Playing in wind

Smart Playing In Wind for High Handicappers

A safer, simpler way for higher-handicap golfers to keep wind golf from becoming a blow-up hole.

Smart Playing In Wind for High Handicappers illustration

Make the miss smaller

High handicappers usually lose strokes in wind golf by asking for too much: a full carry over trouble, a tucked flag, or a curve they do not own. In wind golf, the better move is to make the shot easier before you swing. When the breeze is up, if the best-case result is birdie but the normal miss is penalty, the plan is too expensive.

Run the shot through this wind filter:

Situation Safer choice
Trouble short Take one more club
Poor balance Shorten the swing
Narrow target Aim at the widest landing area
Doubt over carry Lay up to a full wedge

Club up, calm down

Into or across the wind, most recreational players swing harder when they feel uncertain.
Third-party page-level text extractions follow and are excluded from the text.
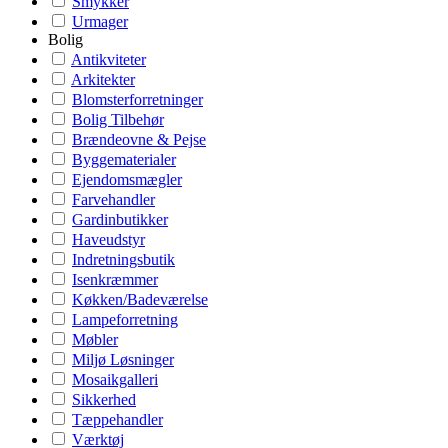
Smykker
Urmager
Bolig
Antikviteter
Arkitekter
Blomsterforretninger
Bolig Tilbehør
Brændeovne & Pejse
Byggematerialer
Ejendomsmægler
Farvehandler
Gardinbutikker
Haveudstyr
Indretningsbutik
Isenkræmmer
Køkken/Badeværelse
Lampeforretning
Møbler
Miljø Løsninger
Mosaikgalleri
Sikkerhed
Tæppehandler
Værktøj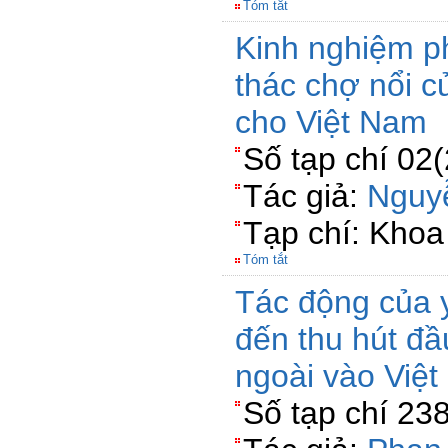
Tóm tắt
Kinh nghiệm ph
thác chợ nổi c
cho Việt Nam
Số tạp chí 02
Tác giả:
Nguy
Tạp chí: Kho
Tóm tắt
Tác động của 
đến thu hút đầ
ngoài vào Việ
Số tạp chí 23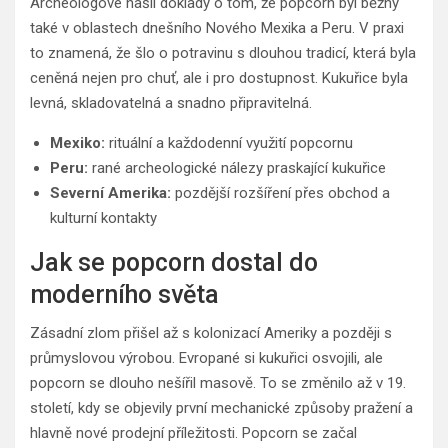
Archeologové našli doklady o tom, že popcorn byl běžný
také v oblastech dnešního Nového Mexika a Peru. V praxi
to znamená, že šlo o potravinu s dlouhou tradicí, která byla
ceněná nejen pro chuť, ale i pro dostupnost. Kukuřice byla
levná, skladovatelná a snadno připravitelná.
Mexiko:
rituální a každodenní využití popcornu
Peru:
rané archeologické nálezy praskající kukuřice
Severní Amerika:
pozdější rozšíření přes obchod a
kulturní kontakty
Jak se popcorn dostal do
moderního světa
Zásadní zlom přišel až s kolonizací Ameriky a později s
průmyslovou výrobou. Evropané si kukuřici osvojili, ale
popcorn se dlouho nešířil masově. To se změnilo až v 19.
století, kdy se objevily první mechanické způsoby pražení a
hlavně nové prodejní příležitosti. Popcorn se začal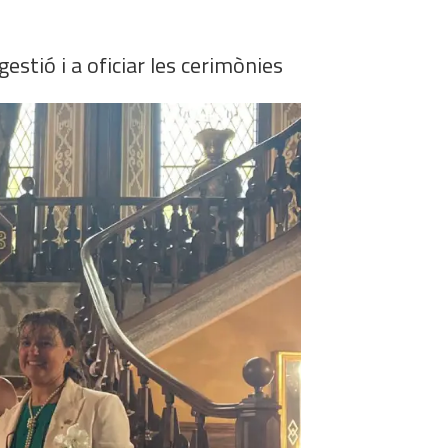
gestió i a oficiar les cerimònies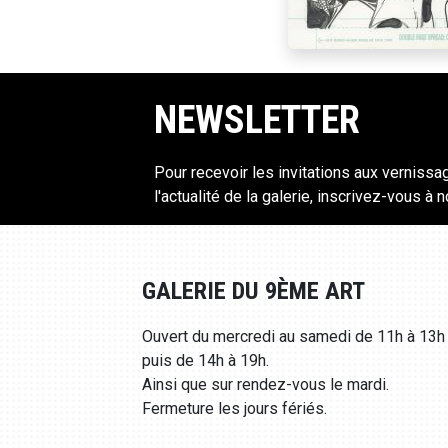
NEWSLETTER
Pour recevoir les invitations aux vernissa
l'actualité de la galerie, inscrivez-vous à 
GALERIE DU 9ÈME ART
Ouvert du mercredi au samedi de 11h à 13h
puis de 14h à 19h.
Ainsi que sur rendez-vous le mardi.
Fermeture les jours fériés.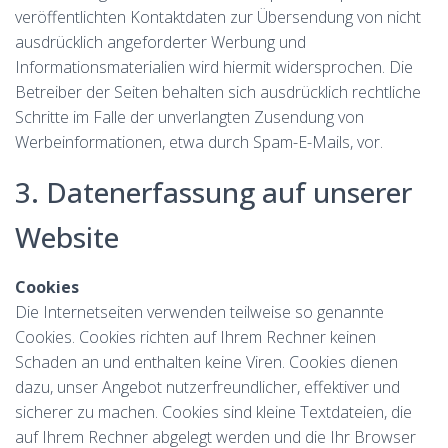
veröffentlichten Kontaktdaten zur Übersendung von nicht
ausdrücklich angeforderter Werbung und
Informationsmaterialien wird hiermit widersprochen. Die
Betreiber der Seiten behalten sich ausdrücklich rechtliche
Schritte im Falle der unverlangten Zusendung von
Werbeinformationen, etwa durch Spam-E-Mails, vor.
3. Datenerfassung auf unserer
Website
Cookies
Die Internetseiten verwenden teilweise so genannte
Cookies. Cookies richten auf Ihrem Rechner keinen
Schaden an und enthalten keine Viren. Cookies dienen
dazu, unser Angebot nutzerfreundlicher, effektiver und
sicherer zu machen. Cookies sind kleine Textdateien, die
auf Ihrem Rechner abgelegt werden und die Ihr Browser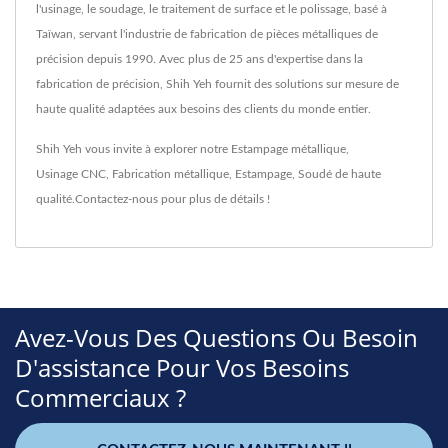
l'usinage, le soudage, le traitement de surface et le polissage, basé à
Taïwan, servant l'industrie de fabrication de pièces métalliques de
précision depuis 1990. Avec plus de 25 ans d'expertise dans la
fabrication de précision, Shih Yeh fournit des solutions sur mesure de
haute qualité adaptées aux besoins des clients du monde entier.
Shih Yeh vous invite à explorer notre
Estampage métallique
,
Usinage CNC
,
Fabrication métallique
,
Estampage
,
Soudé
de haute
qualité.
Contactez-nous
pour plus de détails !
Avez-Vous Des Questions Ou Besoin
D'assistance Pour Vos Besoins
Commerciaux ?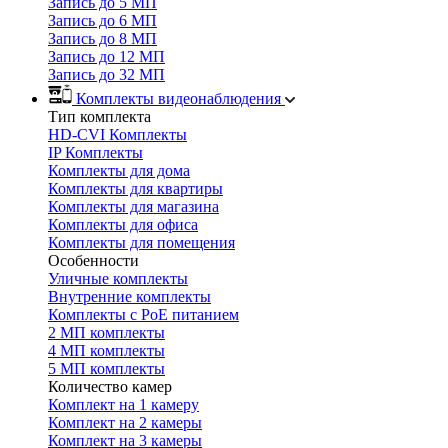
Запись до 5 МП
Запись до 6 МП
Запись до 8 МП
Запись до 12 МП
Запись до 32 МП
Комплекты видеонаблюдения
Тип комплекта
HD-CVI Комплекты
IP Комплекты
Комплекты для дома
Комплекты для квартиры
Комплекты для магазина
Комплекты для офиса
Комплекты для помещения
Особенности
Уличные комплекты
Внутренние комплекты
Комплекты с PoE питанием
2 МП комплекты
4 МП комплекты
5 МП комплекты
Количество камер
Комплект на 1 камеру
Комплект на 2 камеры
Комплект на 3 камеры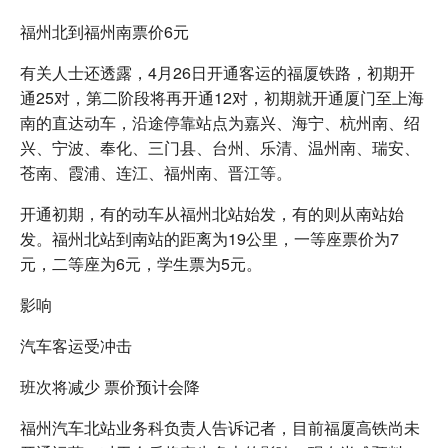
福州北到福州南票价6元
有关人士还透露，4月26日开通客运的福厦铁路，初期开
通25对，第二阶段将再开通12对，初期就开通厦门至上海
南的直达动车，沿途停靠站点为嘉兴、海宁、杭州南、绍
兴、宁波、奉化、三门县、台州、乐清、温州南、瑞安、
苍南、霞浦、连江、福州南、晋江等。
开通初期，有的动车从福州北站始发，有的则从南站始
发。福州北站到南站的距离为19公里，一等座票价为7
元，二等座为6元，学生票为5元。
影响
汽车客运受冲击
班次将减少 票价预计会降
福州汽车北站业务科负责人告诉记者，目前福厦高铁尚未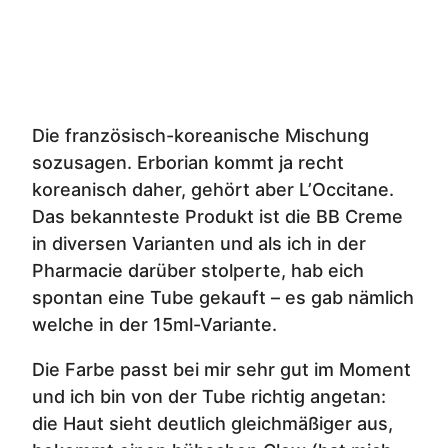
Die französisch-koreanische Mischung
sozusagen. Erborian kommt ja recht
koreanisch daher, gehört aber L’Occitane.
Das bekannteste Produkt ist die BB Creme
in diversen Varianten und als ich in der
Pharmacie darüber stolperte, hab eich
spontan eine Tube gekauft – es gab nämlich
welche in der 15ml-Variante.
Die Farbe passt bei mir sehr gut im Moment
und ich bin von der Tube richtig angetan:
die Haut sieht deutlich gleichmäßiger aus,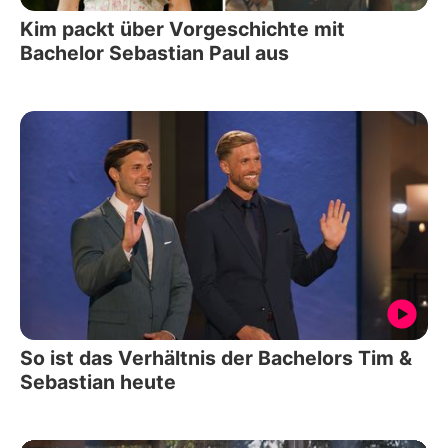
Kim packt über Vorgeschichte mit
Bachelor Sebastian Paul aus
So ist das Verhältnis der Bachelors Tim &
Sebastian heute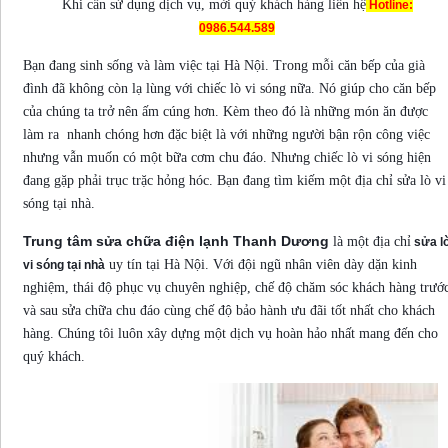
Khi cần sử dụng dịch vụ, mời quý khách hàng liên hệ
Hotline:
0986.544.589
Bạn đang sinh sống và làm việc tại Hà Nội. Trong mỗi căn bếp của già
đình đã không còn lạ lùng với chiếc lò vi sóng nữa. Nó giúp cho căn bếp
của chúng ta trở nên ấm cúng hơn. Kèm theo đó là những món ăn được
làm ra nhanh chóng hơn đặc biệt là với những người bận rộn công việc
nhưng vẫn muốn có một bữa cơm chu đáo. Nhưng chiếc lò vi sóng hiện
đang gặp phải trục trặc hỏng hóc. Bạn đang tìm kiếm một địa chỉ sửa lò vi
sóng tại nhà.
Trung tâm sửa chữa điện lạnh Thanh Dương
là một địa chỉ
sửa l
uy tín tại Hà Nội. Với đội ngũ nhân viên dày dặn kinh
vi sóng tại nhà
nghiệm, thái độ phục vụ chuyên nghiệp, chế độ chăm sóc khách hàng trướ
và sau sửa chữa chu đáo cùng chế độ bảo hành ưu đãi tốt nhất cho khách
hàng. Chúng tôi luôn xây dựng một dịch vụ hoàn hảo nhất mang đến cho
quý khách.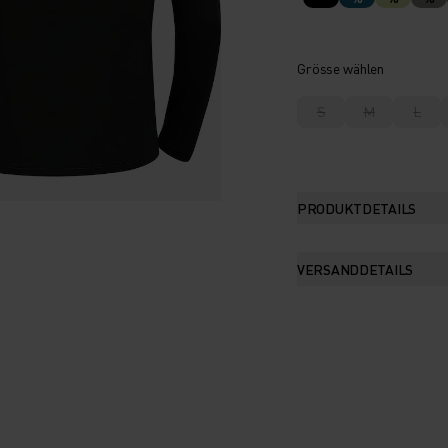
Grösse wählen
S
M
L
PRODUKTDETAILS
VERSANDDETAILS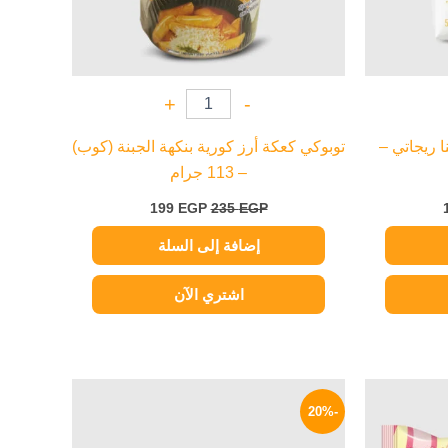
+
-
ا ريجاتي –
توبوكي كعكة أرز كورية بنكهة الجبنة (كوب)
– 113 جرام
199
EGP
235
EGP
إضافة إلى السلة
اشتري الآن
السعر
السعر
السعر
الحالي
الأصلي
الحالي
-20%
هو:
هو:
هو:
199 EGP.
250 EGP.
129 EGP.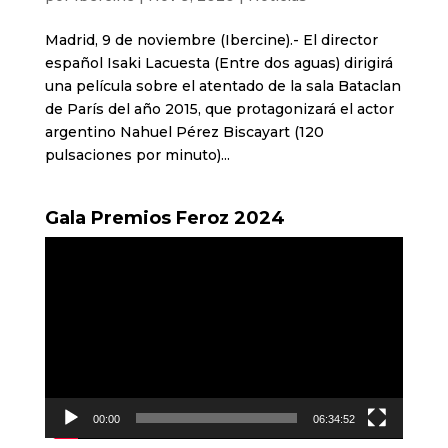
Madrid, 9 de noviembre (Ibercine).- El director
español Isaki Lacuesta (Entre dos aguas) dirigirá
una película sobre el atentado de la sala Bataclan
de París del año 2015, que protagonizará el actor
argentino Nahuel Pérez Biscayart (120
pulsaciones por minuto)...
Gala Premios Feroz 2024
Reproductor
de
vídeo
00:00
06:34:52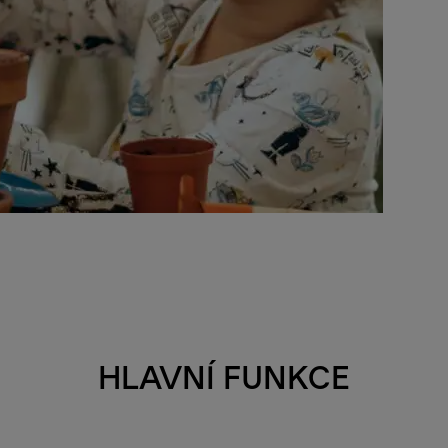
HLAVNÍ FUNKCE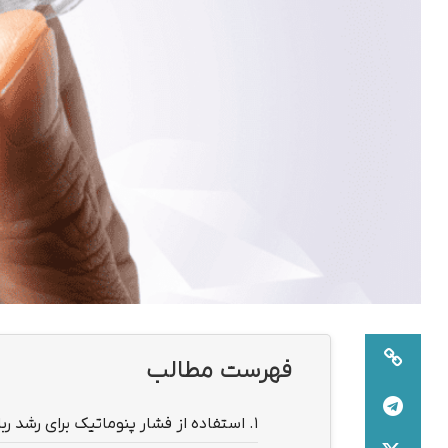
فهرست مطالب
1.
استفاده از فشار پنوماتیک برای رشد رب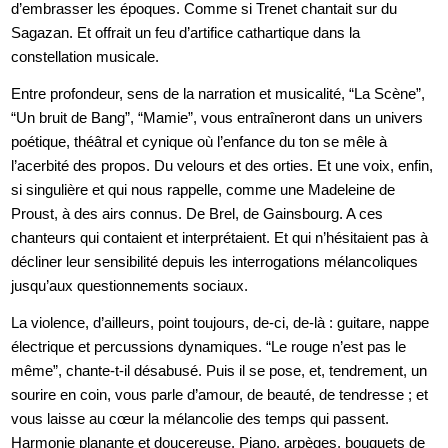
d’embrasser les époques. Comme si Trenet chantait sur du
Sagazan. Et offrait un feu d’artifice cathartique dans la
constellation musicale.
Entre profondeur, sens de la narration et musicalité, “La Scène”,
“Un bruit de Bang”, “Mamie”, vous entraîneront dans un univers
poétique, théâtral et cynique où l’enfance du ton se mêle à
l’acerbité des propos. Du velours et des orties. Et une voix, enfin,
si singulière et qui nous rappelle, comme une Madeleine de
Proust, à des airs connus. De Brel, de Gainsbourg. A ces
chanteurs qui contaient et interprétaient. Et qui n’hésitaient pas à
décliner leur sensibilité depuis les interrogations mélancoliques
jusqu’aux questionnements sociaux.
La violence, d’ailleurs, point toujours, de-ci, de-là : guitare, nappe
électrique et percussions dynamiques. “Le rouge n’est pas le
même”, chante-t-il désabusé. Puis il se pose, et, tendrement, un
sourire en coin, vous parle d’amour, de beauté, de tendresse ; et
vous laisse au cœur la mélancolie des temps qui passent.
Harmonie planante et doucereuse. Piano, arpèges, bouquets de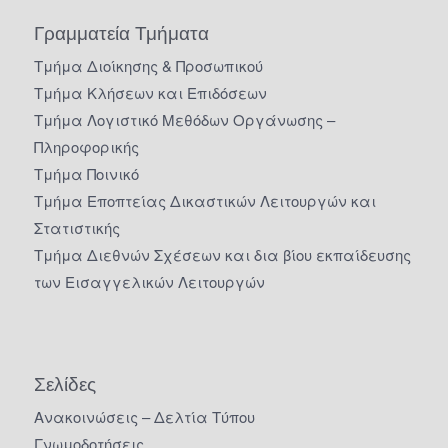
Γραμματεία Τμήματα
Τμήμα Διοίκησης & Προσωπικού
Τμήμα Κλήσεων και Επιδόσεων
Τμήμα Λογιστικό Μεθόδων Οργάνωσης –
Πληροφορικής
Τμήμα Ποινικό
Τμήμα Εποπτείας Δικαστικών Λειτουργών και
Στατιστικής
Τμήμα Διεθνών Σχέσεων και δια βίου εκπαίδευσης
των Εισαγγελικών Λειτουργών
Σελίδες
Ανακοινώσεις – Δελτία Τύπου
Γνωμοδοτήσεις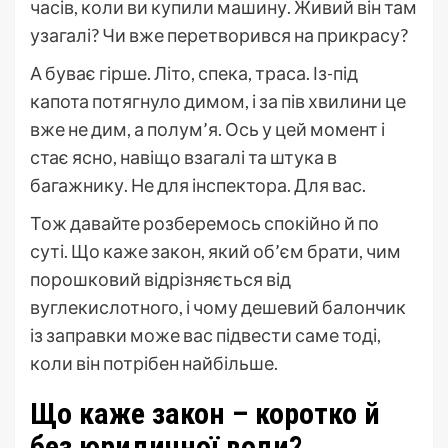
часів, коли ви купили машину. Живий він там
узагалі? Чи вже перетворився на прикрасу?
А буває гірше. Літо, спека, траса. Із-під
капота потягнуло димом, і за пів хвилини це
вже не дим, а полум’я. Ось у цей момент і
стає ясно, навіщо взагалі та штука в
багажнику. Не для інспектора. Для вас.
Тож давайте розберемось спокійно й по
суті. Що каже закон, який об’єм брати, чим
порошковий відрізняється від
вуглекислотного, і чому дешевий балончик
із заправки може вас підвести саме тоді,
коли він потрібен найбільше.
Що каже закон – коротко й
без юридичної води?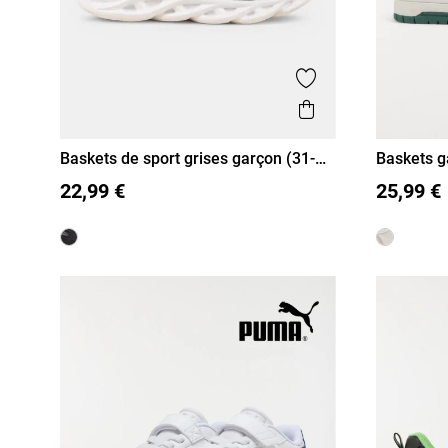
Ajouter aux favor
Aperçu rapide
Baskets de sport grises garçon (31-
Baskets g
31
32
36))
31
32
33
34
35
36
22,99 €
25,99 €
38
39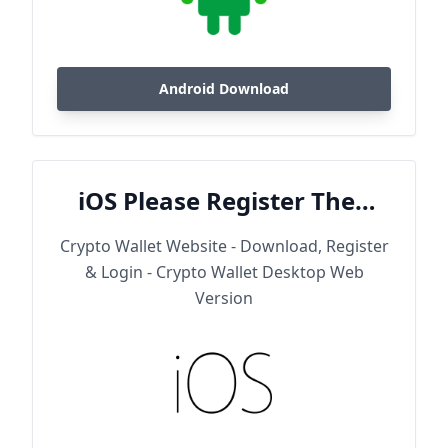
Android Download
iOS Please Register Then
Download
Crypto Wallet Website - Download, Register
& Login - Crypto Wallet Desktop Web
Version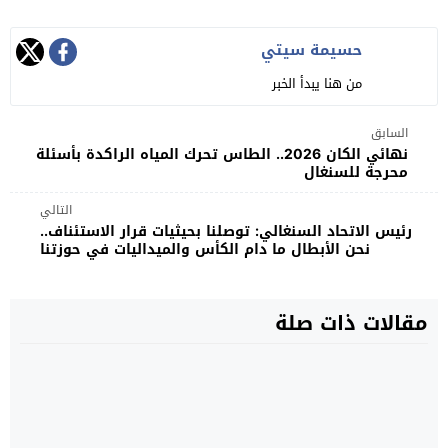
حسيمة سيتي
من هنا يبدأ الخبر
السابق
نهائي الكان 2026.. الطاس تحرك المياه الراكدة بأسئلة
محرجة للسنغال
التالي
رئيس الاتحاد السنغالي: توصلنا بحيثيات قرار الاستئناف..
نحن الأبطال ما دام الكأس والميداليات في حوزتنا
مقالات ذات صلة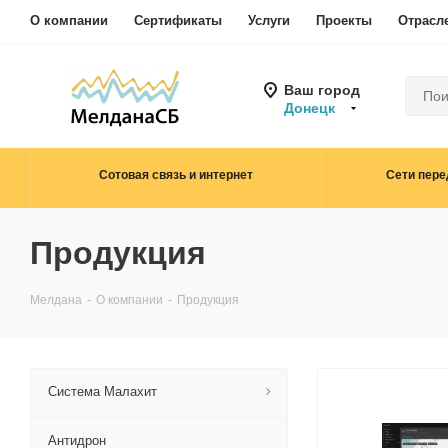
О компании
Сертификаты
Услуги
Проекты
Отрасл
Ваш город
Донецк
Сотовая связь и интернет
Сети пере
Продукция
Мелдана
-
О компании
-
Продукция
Система Малахит
Антидрон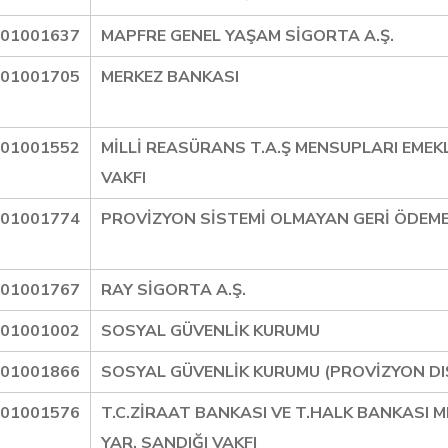
01001637
MAPFRE GENEL YAŞAM SİGORTA A.Ş.
01001705
MERKEZ BANKASI
01001552
MİLLİ REASÜRANS T.A.Ş MENSUPLARI EMEKL
VAKFI
01001774
PROVİZYON SİSTEMİ OLMAYAN GERİ ÖDEM
01001767
RAY SİGORTA A.Ş.
01001002
SOSYAL GÜVENLİK KURUMU
01001866
SOSYAL GÜVENLİK KURUMU (PROVİZYON DIŞ
01001576
T.C.ZİRAAT BANKASI VE T.HALK BANKASI 
YAR. SANDIĞI VAKFI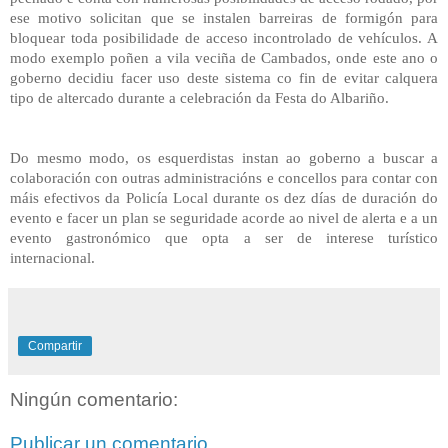
ese motivo solicitan que se instalen barreiras de formigón para
bloquear toda posibilidade de acceso incontrolado de vehículos. A
modo exemplo poñen a vila veciña de Cambados, onde este ano o
goberno decidiu facer uso deste sistema co fin de evitar calquera
tipo de altercado durante a celebración da Festa do Albariño.
Do mesmo modo, os esquerdistas instan ao goberno a buscar a
colaboración con outras administracións e concellos para contar con
máis efectivos da Policía Local durante os dez días de duración do
evento e facer un plan se seguridade acorde ao nivel de alerta e a un
evento gastronómico que opta a ser de interese turístico
internacional.
Compartir
Ningún comentario:
Publicar un comentario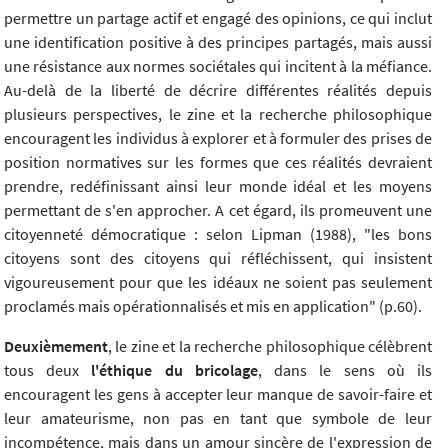
permettre un partage actif et engagé des opinions, ce qui inclut
une identification positive à des principes partagés, mais aussi
une résistance aux normes sociétales qui incitent à la méfiance.
Au-delà de la liberté de décrire différentes réalités depuis
plusieurs perspectives, le zine et la recherche philosophique
encouragent les individus à explorer et à formuler des prises de
position normatives sur les formes que ces réalités devraient
prendre, redéfinissant ainsi leur monde idéal et les moyens
permettant de s'en approcher. A cet égard, ils promeuvent une
citoyenneté démocratique : selon Lipman (1988), "les bons
citoyens sont des citoyens qui réfléchissent, qui insistent
vigoureusement pour que les idéaux ne soient pas seulement
proclamés mais opérationnalisés et mis en application" (p.60).
Deuxièmement
, le zine et la recherche philosophique célèbrent
tous deux
l'éthique du bricolage
, dans le sens où ils
encouragent les gens à accepter leur manque de savoir-faire et
leur amateurisme, non pas en tant que symbole de leur
incompétence, mais dans un amour sincère de l'expression de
In wind golf, that usually means thin strikes, extra spin, or a ball that starts nowhere near the target. Try swinging softer, finish lower, and let the ball ride the breeze. Into or across the wind, a three-quarter swing with one more club will beat the heroic full swing more often than pride wants to admit.

A scoring mindset

When the breeze is up, your job is to turn bad situations into ordinary scores. On exposed holes, bogey from a tough place is not a failure; it is often the correct save. On exposed holes, pick a target that leaves a chip, putt, or simple wedge, and move on before the hole becomes a story.